PROVIDED INFORMATION:
<<<<
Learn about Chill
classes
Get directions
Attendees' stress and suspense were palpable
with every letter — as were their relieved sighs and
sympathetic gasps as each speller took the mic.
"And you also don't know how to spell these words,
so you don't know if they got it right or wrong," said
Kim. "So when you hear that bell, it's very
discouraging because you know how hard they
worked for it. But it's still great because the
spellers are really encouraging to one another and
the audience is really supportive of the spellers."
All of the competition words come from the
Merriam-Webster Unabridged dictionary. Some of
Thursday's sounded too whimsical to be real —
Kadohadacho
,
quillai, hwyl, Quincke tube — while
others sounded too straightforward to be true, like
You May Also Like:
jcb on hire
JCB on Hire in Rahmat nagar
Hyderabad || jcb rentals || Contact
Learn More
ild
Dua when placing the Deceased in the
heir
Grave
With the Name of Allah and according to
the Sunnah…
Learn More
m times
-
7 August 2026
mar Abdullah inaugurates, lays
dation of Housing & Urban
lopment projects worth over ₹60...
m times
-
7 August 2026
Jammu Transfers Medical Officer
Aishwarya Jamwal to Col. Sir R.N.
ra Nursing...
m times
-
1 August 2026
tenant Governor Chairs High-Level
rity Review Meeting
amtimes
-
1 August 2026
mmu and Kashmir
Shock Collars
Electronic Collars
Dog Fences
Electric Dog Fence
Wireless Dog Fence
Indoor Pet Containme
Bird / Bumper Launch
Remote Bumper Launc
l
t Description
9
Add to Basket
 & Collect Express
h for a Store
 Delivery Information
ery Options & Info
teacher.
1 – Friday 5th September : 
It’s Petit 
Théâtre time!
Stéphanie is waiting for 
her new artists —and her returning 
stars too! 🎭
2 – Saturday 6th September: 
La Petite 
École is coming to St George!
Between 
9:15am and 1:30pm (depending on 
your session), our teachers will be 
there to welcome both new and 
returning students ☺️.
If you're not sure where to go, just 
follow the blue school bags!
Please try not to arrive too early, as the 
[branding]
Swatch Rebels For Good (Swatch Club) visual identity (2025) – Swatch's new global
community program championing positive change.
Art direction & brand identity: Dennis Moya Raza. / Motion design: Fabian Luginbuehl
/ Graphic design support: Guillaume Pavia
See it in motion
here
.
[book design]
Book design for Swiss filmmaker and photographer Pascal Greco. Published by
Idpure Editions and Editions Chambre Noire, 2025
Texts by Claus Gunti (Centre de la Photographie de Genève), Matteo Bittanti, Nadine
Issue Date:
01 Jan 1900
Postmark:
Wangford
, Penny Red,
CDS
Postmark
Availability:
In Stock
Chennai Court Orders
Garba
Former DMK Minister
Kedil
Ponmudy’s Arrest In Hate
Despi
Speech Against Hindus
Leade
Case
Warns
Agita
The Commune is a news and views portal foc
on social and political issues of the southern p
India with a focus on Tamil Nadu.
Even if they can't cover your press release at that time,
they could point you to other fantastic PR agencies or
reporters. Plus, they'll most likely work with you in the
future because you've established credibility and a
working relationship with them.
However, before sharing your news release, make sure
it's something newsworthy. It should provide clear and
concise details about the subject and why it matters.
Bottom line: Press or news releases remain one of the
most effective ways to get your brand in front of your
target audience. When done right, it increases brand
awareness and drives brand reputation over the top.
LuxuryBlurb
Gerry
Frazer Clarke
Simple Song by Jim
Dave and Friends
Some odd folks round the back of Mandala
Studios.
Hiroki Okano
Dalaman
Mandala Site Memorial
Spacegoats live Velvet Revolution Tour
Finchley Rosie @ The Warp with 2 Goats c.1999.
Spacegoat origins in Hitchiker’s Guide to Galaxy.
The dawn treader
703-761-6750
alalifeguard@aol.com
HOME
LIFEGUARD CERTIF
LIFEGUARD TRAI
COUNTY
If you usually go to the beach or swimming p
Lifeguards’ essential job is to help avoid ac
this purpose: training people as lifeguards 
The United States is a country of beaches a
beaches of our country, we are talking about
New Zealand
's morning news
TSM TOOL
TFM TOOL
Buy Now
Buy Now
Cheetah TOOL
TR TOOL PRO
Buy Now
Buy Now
>>>>
ASSIGNED TASK:
The reply should consist solely of the lines above from the one that has "2 – Saturday" through the one that has "follow the blue school bags!", reproduced exactly.

TASK OUTPUT:
2 – Saturday 6th September: 
La Petite 
École is coming to St George!
Between 
9:15am and 1:30pm (depending on 
your session), our teachers will be 
there to welcome both new and 
returning students ☺️.
If you're not sure where to go, just 
follow the blue school bags!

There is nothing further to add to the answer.